··· Extract to read ···
I was referring to your _memory_ consumption comment.  The key is bigger,
more keys and buckets are needed.

and even for CPU concern, Yes also.  If the key stays long enough for
aggregation (and atomic operations), is it better to do one alloc_percpu_gfp()
at the beginning instead of extra memcmp() over and over again during lookup?
Having said that, I don't think either of the alloc or memcmp cost is
significant enough to distract the percpu discussion.

>
> >
> > If the expectation is to have a small numbers of cpu accessing a key (like
> > biolatency), the bpf prog can stay with the regular bpf map.  The new
> > percpu map has almost the same interface (except the syscall added in
> > Patch 3).
>
> > Switching between the two map types is easy.
>
> No, it isn't easy with your patchset, since we can't look up
> one key in one specific CPU from eBPF prog, not mention you
> introduce extra syscall.
Why would a eBPF prog (bpf_kern.o) want to access value of another CPU?
Does it defeat the purpose of using percpu value in the first place?

> >
> >> >> For HASH map, it is easy to make cpu id as part of key, then the map
> >> >> can be thought as percpu too, and atomic op isn't needed in eBPF program.
··· Information shown ···
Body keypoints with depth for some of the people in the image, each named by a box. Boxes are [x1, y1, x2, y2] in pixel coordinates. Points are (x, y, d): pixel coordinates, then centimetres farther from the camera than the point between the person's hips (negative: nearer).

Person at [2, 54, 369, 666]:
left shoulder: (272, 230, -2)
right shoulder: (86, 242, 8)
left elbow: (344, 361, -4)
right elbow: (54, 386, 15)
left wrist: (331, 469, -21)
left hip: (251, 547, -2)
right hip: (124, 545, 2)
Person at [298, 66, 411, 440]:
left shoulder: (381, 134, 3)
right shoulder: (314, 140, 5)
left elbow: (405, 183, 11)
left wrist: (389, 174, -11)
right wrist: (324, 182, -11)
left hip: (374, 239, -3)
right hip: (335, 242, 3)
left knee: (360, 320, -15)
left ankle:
···
··· Information shown ···
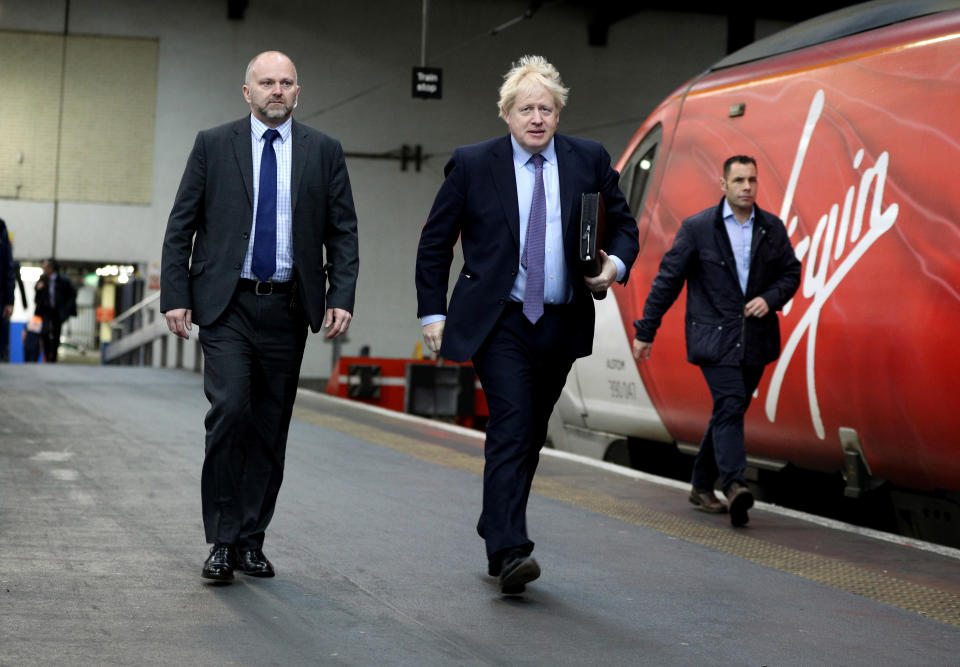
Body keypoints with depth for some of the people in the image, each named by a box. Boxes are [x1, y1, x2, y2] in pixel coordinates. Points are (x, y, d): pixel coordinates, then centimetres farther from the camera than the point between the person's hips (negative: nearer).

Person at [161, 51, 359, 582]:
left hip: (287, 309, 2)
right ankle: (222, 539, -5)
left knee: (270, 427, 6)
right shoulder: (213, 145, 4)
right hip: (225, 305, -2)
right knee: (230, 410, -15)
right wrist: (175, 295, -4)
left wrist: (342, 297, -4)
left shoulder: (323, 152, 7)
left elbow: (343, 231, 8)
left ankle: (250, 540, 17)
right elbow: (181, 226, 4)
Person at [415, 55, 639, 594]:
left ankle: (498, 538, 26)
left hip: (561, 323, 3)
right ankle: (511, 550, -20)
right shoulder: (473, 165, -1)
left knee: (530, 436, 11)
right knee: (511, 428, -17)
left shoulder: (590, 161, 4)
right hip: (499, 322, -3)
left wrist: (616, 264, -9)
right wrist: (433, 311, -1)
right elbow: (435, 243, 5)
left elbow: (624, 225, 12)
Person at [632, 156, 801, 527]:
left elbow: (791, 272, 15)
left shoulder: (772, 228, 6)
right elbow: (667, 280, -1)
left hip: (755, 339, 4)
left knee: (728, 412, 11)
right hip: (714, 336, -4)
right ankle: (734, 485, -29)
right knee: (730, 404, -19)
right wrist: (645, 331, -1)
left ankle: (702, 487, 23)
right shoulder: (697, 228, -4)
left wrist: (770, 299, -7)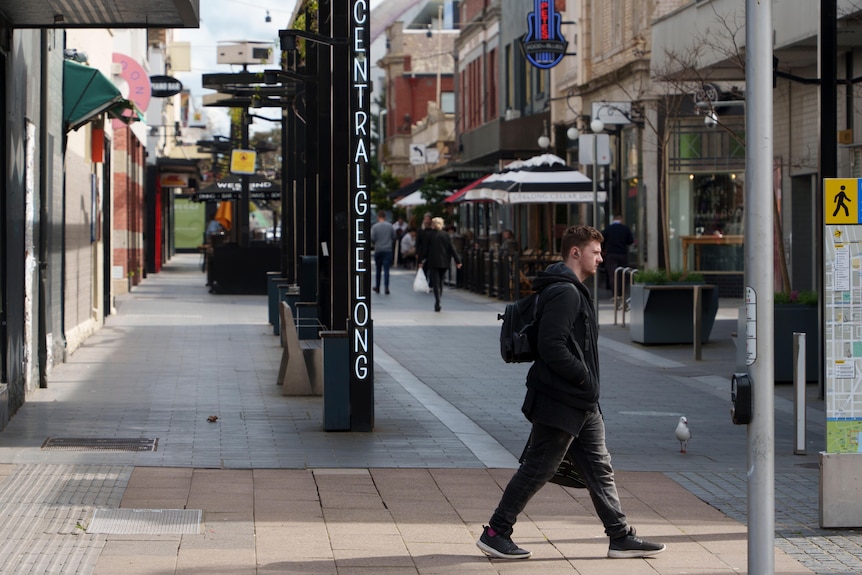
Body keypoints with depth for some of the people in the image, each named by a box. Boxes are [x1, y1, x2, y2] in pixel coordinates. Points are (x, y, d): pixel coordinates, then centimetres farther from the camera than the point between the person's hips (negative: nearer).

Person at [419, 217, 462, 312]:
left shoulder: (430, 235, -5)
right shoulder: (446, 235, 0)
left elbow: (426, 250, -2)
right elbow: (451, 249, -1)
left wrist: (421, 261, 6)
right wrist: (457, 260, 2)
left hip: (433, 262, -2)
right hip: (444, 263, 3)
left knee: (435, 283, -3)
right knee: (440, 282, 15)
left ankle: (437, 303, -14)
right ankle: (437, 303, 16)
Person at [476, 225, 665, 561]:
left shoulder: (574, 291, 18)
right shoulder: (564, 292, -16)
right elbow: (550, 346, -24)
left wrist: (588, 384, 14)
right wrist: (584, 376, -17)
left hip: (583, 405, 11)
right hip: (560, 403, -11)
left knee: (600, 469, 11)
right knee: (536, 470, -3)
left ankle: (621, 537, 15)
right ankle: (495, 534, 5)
···
··· Information shown ···
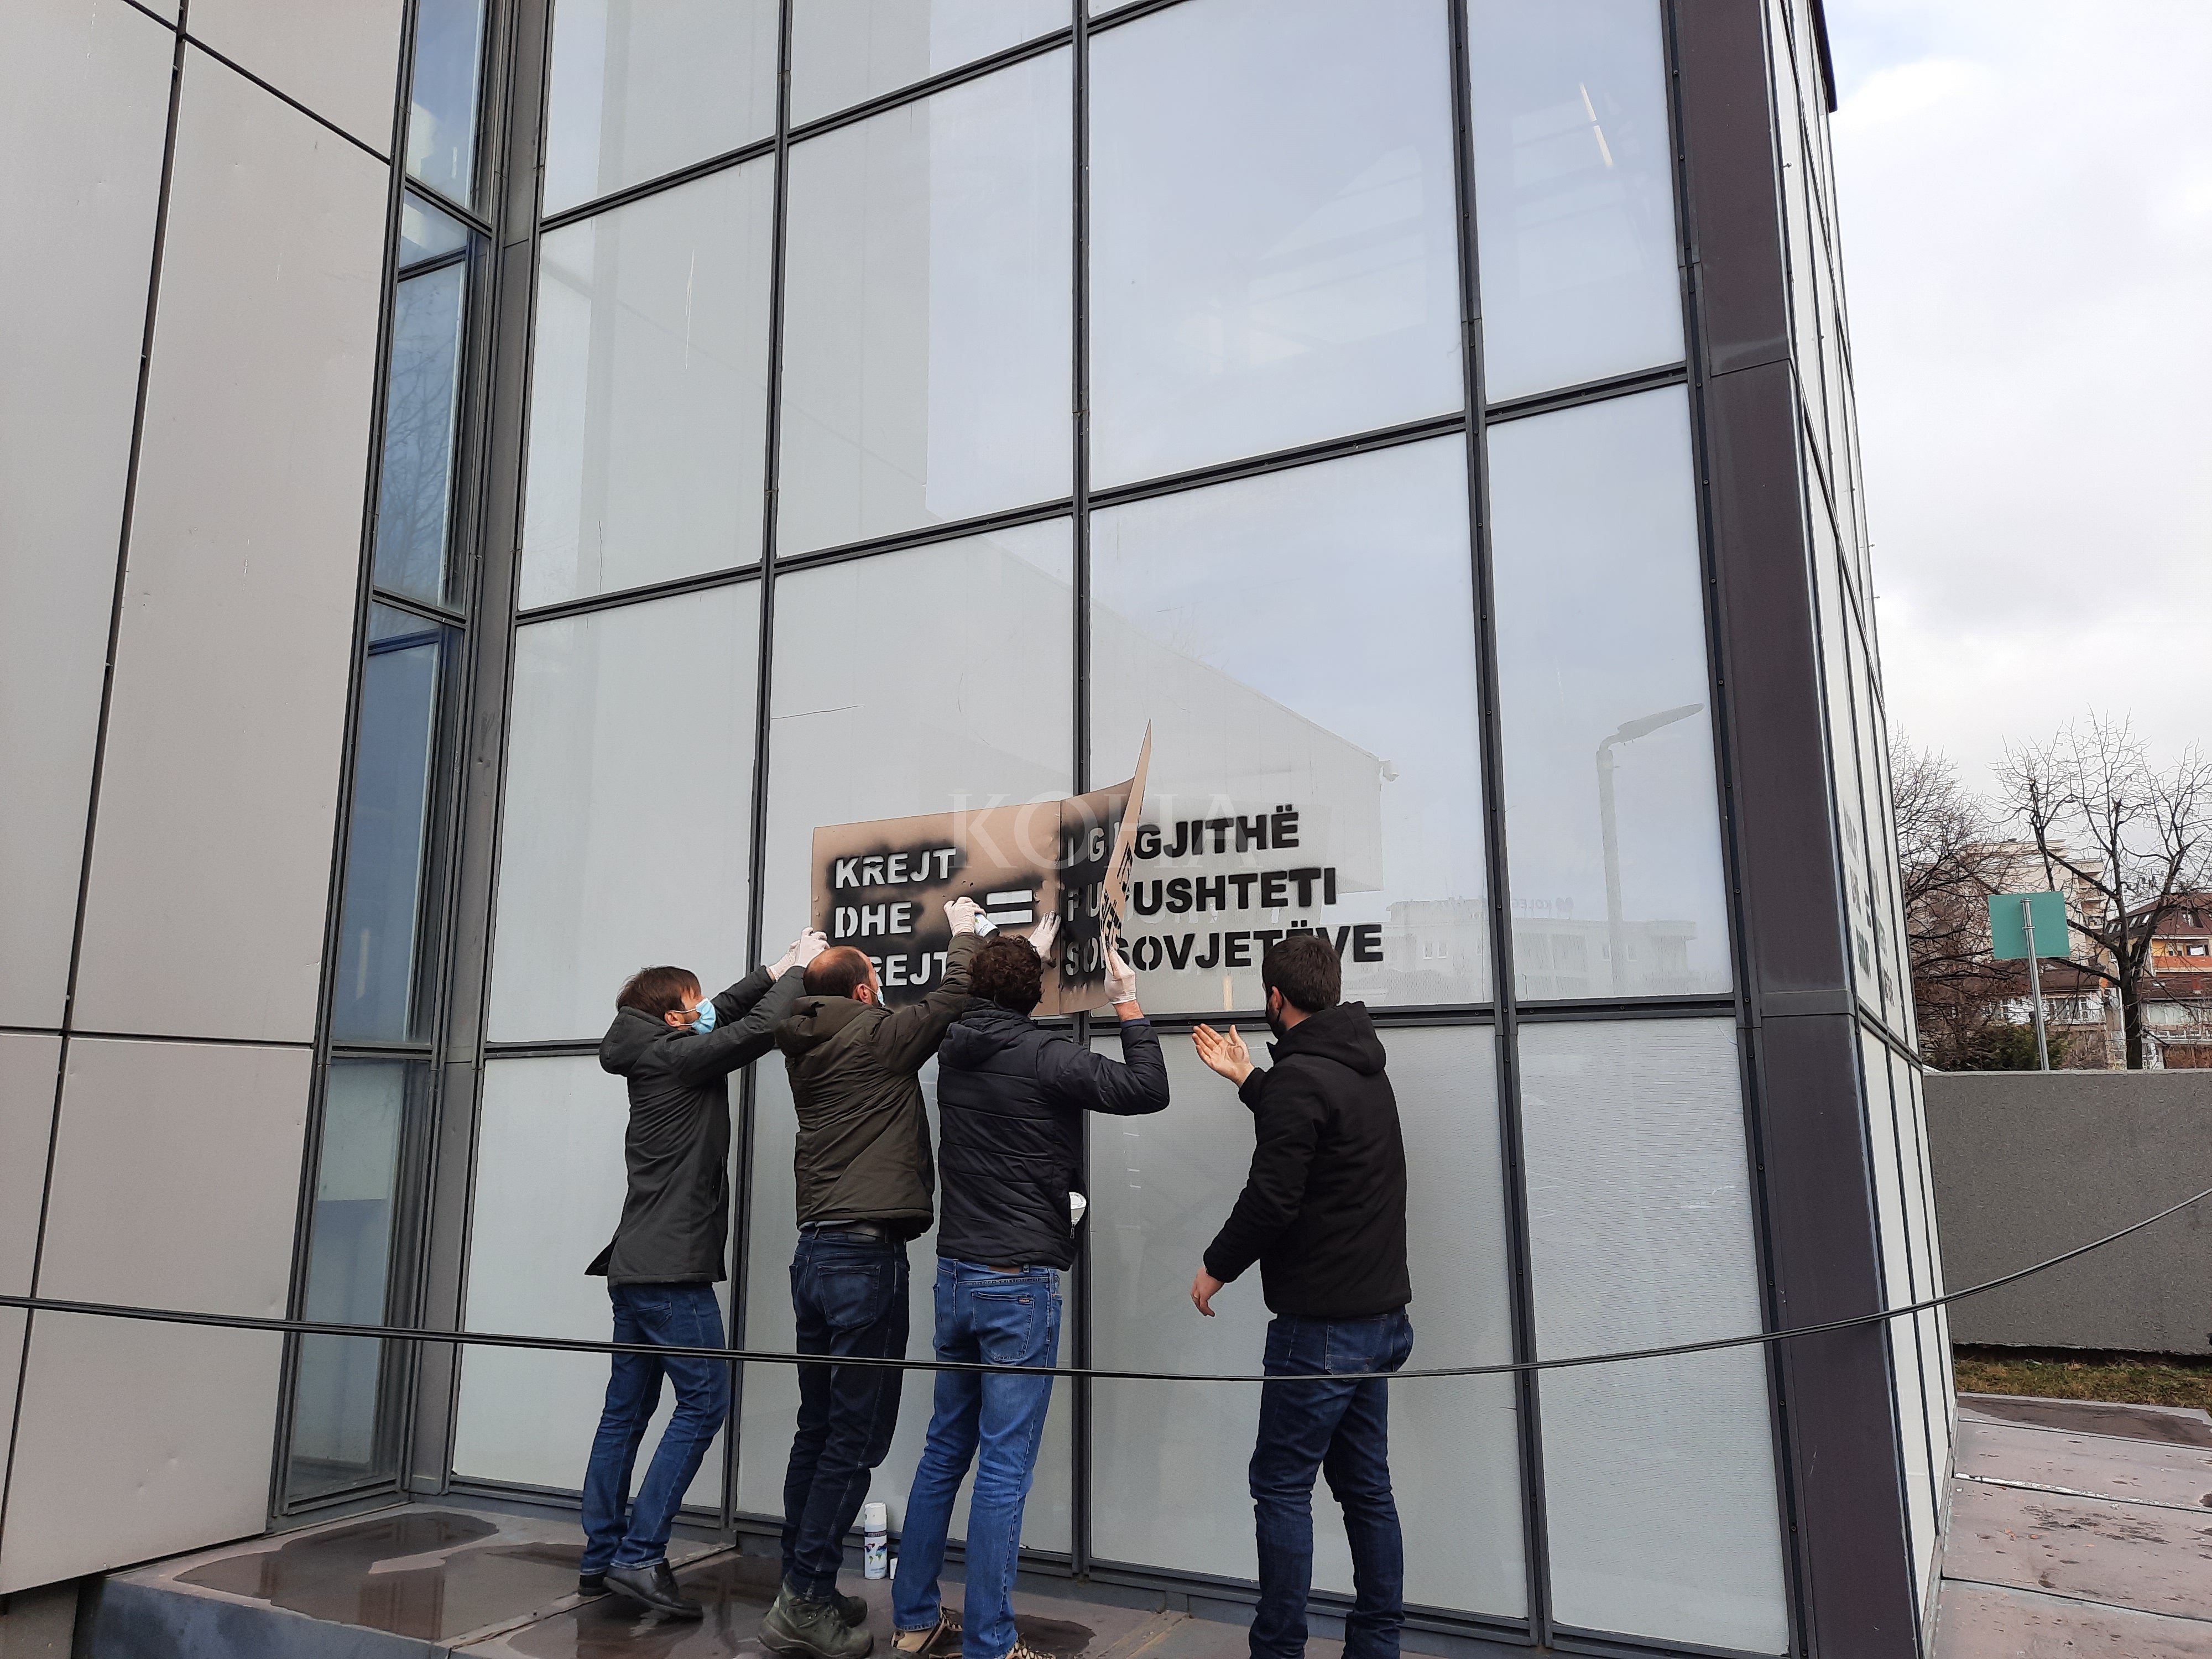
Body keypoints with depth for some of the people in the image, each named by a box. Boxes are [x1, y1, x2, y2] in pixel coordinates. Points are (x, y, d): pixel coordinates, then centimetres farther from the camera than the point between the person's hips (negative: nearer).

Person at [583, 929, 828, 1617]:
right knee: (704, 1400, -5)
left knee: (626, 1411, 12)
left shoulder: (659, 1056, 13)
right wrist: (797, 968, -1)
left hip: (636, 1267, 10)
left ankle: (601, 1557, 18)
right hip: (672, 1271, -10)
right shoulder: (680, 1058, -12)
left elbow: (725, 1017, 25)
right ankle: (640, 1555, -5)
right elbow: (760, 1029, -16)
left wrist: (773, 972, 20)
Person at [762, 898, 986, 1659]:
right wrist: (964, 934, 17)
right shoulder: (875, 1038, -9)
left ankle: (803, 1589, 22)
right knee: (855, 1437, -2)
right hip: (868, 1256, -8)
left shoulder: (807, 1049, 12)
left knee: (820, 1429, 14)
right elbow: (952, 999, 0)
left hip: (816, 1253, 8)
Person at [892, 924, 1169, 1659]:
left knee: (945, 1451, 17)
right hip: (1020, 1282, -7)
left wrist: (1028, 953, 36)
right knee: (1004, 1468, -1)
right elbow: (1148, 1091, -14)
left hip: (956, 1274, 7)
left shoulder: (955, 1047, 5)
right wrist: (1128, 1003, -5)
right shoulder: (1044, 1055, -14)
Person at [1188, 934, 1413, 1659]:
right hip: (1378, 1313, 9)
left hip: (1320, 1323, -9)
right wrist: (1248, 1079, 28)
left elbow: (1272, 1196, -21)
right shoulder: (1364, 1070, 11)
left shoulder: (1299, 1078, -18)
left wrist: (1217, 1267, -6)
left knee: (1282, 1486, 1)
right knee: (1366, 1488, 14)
···
Problems and tasks:
[A] In the percpu map discussion, what is the one exception to the new percpu map having the same interface as the regular bpf map?
[B] Quote the percpu map discussion starting with "at the beginning" and going on through "types is easy.".

Answers to this exercise:
[A] The syscall added in Patch 3.

[B]
at the beginning instead of extra memcmp() over and over again during lookup?
Having said that, I don't think either of the alloc or memcmp cost is
significant enough to distract the percpu discussion.

>
> >
> > If the expectation is to have a small numbers of cpu accessing a key (like
> > biolatency), the bpf prog can stay with the regular bpf map.  The new
> > percpu map has almost the same interface (except the syscall added in
> > Patch 3).
>
> > Switching between the two map types is easy.